(Excerpted passage begins)

Amen, I say to you, unless you turn and become like children, you will not enter the kingdom of heaven.
–Matthew 18:3–
In the summer of 1968, Dad took Mom and us six kids on a three-week visit to Japan, his ancestral homeland. Our family toured as many Shinto and Buddhist temples as the average American abroad in Europe tours Gothic cathedrals. After a while, all those shrines and holy places seemed to melt into a mental blur. There is, however, a single detail, that I do remember with particular clarity.
In one of the temples, our priest guide showed us a large column, about ten feet in diameter, extending from floor to ceiling. At the base of this impressive structure was a tiny closed, wooden door, only about a foot high. We were told, “Whoever can fit through this little door will go straight to heaven.”
I watched as a toddler of about three vainly attempted to gain access to heaven. It frustrated me that the temple authorities were making an impossible task a prerequisite to salvation. To my sophisticated, literal, know-it-all, eleven-year-old mind, this seemed nothing less than cruel. I also found myself thinking, What a stupid thing to tell people! Who would be so gullible as to believe such pious nonsense?

(Excerpted passage ends)
(Records shown begins)

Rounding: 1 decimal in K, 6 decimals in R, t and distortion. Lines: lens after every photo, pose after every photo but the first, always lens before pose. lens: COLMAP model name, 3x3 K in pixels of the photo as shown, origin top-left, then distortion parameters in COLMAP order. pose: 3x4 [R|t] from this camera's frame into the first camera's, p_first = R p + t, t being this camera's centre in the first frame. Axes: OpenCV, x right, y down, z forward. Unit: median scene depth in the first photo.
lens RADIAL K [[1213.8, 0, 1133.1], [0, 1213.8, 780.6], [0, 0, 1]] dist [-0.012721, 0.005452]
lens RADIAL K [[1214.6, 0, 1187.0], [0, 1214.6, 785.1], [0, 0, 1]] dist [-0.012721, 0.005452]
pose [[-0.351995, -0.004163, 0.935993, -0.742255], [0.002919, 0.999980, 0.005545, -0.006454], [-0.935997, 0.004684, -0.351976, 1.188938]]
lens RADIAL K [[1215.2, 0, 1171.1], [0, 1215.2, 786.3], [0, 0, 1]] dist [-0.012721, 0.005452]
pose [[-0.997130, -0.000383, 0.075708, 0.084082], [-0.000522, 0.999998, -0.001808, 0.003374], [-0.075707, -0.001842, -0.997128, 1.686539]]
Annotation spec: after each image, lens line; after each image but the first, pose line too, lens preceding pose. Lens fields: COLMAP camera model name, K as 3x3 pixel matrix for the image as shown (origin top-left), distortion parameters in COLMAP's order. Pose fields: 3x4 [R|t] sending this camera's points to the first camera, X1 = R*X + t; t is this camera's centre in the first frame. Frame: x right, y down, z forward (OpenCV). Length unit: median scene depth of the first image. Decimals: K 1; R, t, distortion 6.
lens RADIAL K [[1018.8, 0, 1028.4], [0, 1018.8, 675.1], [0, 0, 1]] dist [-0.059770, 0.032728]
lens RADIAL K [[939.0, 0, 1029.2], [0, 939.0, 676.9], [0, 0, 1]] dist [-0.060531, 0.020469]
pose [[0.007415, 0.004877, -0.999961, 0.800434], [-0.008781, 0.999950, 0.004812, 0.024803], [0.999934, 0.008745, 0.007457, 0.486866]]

(Records shown ends)

### [Task instructions]
1/ In the passage about the family's 1968 trip to Japan, how tall was the small wooden door at the base of the temple column?
2/ Continue the passage about the family's 1968 trip to Japan, starting after its last sentence.

### [Results]
1/ It was only about a foot high.

2/
Many decades later, I find that I am more and more self-critical of my youthful opinions. Maybe, just maybe, the Japanese were on to something. Maybe they were trying to convey the same kind of message that Jesus did when He declared that the Kingdom of Heaven is for the childlike. Maybe heaven is for those who preserve a sense of childlike wonder. Maybe it is no place for even sophisticated, literal, know-it-all eleven-year-olds.
Now this is just pure fantasy on my part, but I sometimes imagine that, in the Particular Judgment immediately after death, Jesus will ask everyone who lived long on the earth to become once again as we were when we were only five years old—when we were both cute and innocent. All those who readily agree to become children–who let go of their big fat egos, who relinquish their academic degrees, social status, and honorary titles—all these will eventually be granted entrance into heaven. But those who refuse to (literally) “be -little” themselves—those who take themselves far too seriously, those whose grip on their egos is so strong that they can never say, “I’m sorry”—these will have nowhere to go but hell. As I said, this is only my own fantasizing, but it sheds a whole new light on our Lord’s warning that, unless we become childlike, we will not enter the Kingdom. What I’m saying here is not doctrine. It’s just something to ponder.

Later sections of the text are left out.